Vor Gipfelsieg abgestürzt
Beim Aufstieg zum Großglockner rutschen Samstagmittag zwei Bergsteiger aus Tschechien plötzlich aus und fielen 450 Meter in die Tiefe. Sie waren auf der Stelle tot.

Foto © Brunner ImagesDie beiden Tschechen kamen beim Aufstieg über den Stüdlgrat zum Großglockner ums Leben
Die Wetterbedingungen für eine ausgiebige Glocknertour waren am Samstag ideal. Auch die Ausrüstung der Zweierseilschaft aus Tschechien passte. Die beiden Männer (25 und 26 Jahre alt) dürften aber die ergiebigen Schneefälle in den letzten Tagen völlig unterschätzt haben. Sie wurden den Alpinisten auf dem Weg über den Stüdlgrat zum Großglockner gegen 12.30 Uhr zum Verhängnis.
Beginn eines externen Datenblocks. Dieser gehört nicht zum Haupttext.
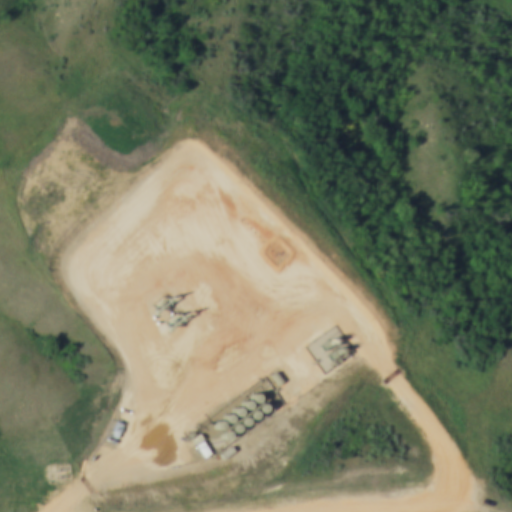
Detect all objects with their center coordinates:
storage tank: (253, 392)
building: (253, 392)
storage tank: (244, 399)
building: (244, 399)
storage tank: (260, 403)
building: (260, 403)
storage tank: (235, 406)
building: (235, 406)
storage tank: (250, 410)
building: (250, 410)
storage tank: (225, 412)
building: (225, 412)
storage tank: (241, 417)
building: (241, 417)
storage tank: (216, 419)
building: (216, 419)
storage tank: (233, 423)
building: (233, 423)
road: (404, 423)
storage tank: (224, 430)
building: (224, 430)
road: (362, 506)
road: (462, 506)
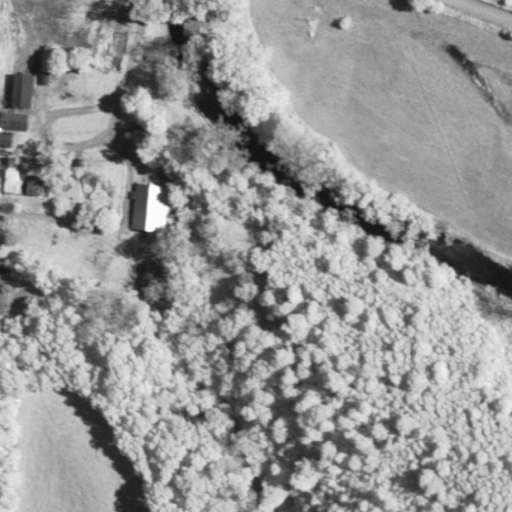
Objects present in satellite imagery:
road: (477, 12)
road: (122, 56)
building: (54, 61)
building: (28, 92)
building: (18, 122)
building: (11, 142)
building: (144, 144)
road: (55, 147)
building: (15, 178)
building: (153, 208)
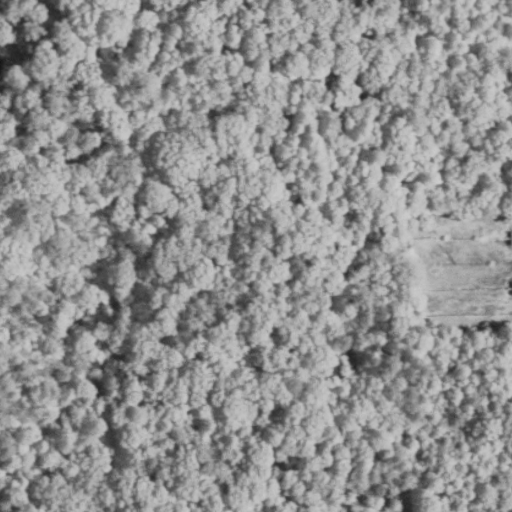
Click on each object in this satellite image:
building: (397, 0)
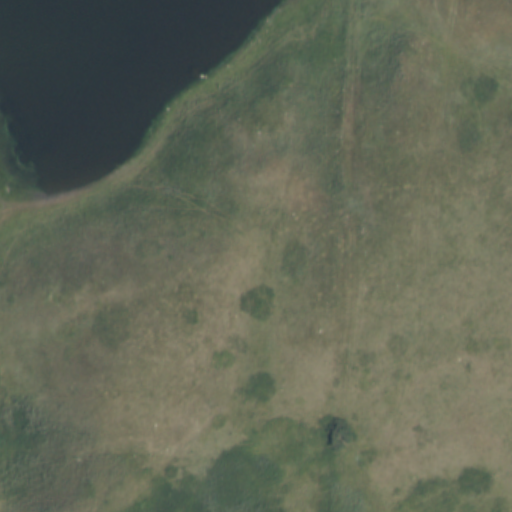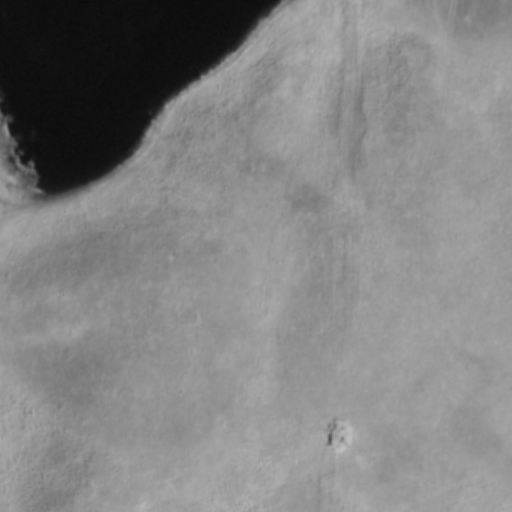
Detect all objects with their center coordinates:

Auf über 3700 Meter Seehöhe rutsche der vorausgehende Alpinist aus und riss seinen Kameraden mit in die Tiefe.
Andere Bergsteiger beobachteten das Unglück und riefen laut um Hilfe. Eine weitere Seilschaft schlug schließlich über die Landeswarnzentrale Tirol Alarm. Die zwei ÖAMTC-Notarzthubschrauber C 4 und C 7 stiegen mit ihrer Crew sofort zur Absturzstelle unterhalb der Südwand des Kleinglockner auf. Zuerst gingen die Einsatzkräfte von drei abgestürzten Bergsteigern aus. Auch Männer der Bergrettung Kals und Osttiroler Alpinpolizisten wurden zum Unglücksort hochgeflogen und es klärte sich rasch auf. Am Ködniskees wurden nur zwei Männer aufgefunden. Beide hatten den 450-Meter-Absturz über die senkrechte Südwand des Kleinglockner nicht überlebt. Die Alpinisten aus Tschechien dürften auf der Stelle tot gewesen sein.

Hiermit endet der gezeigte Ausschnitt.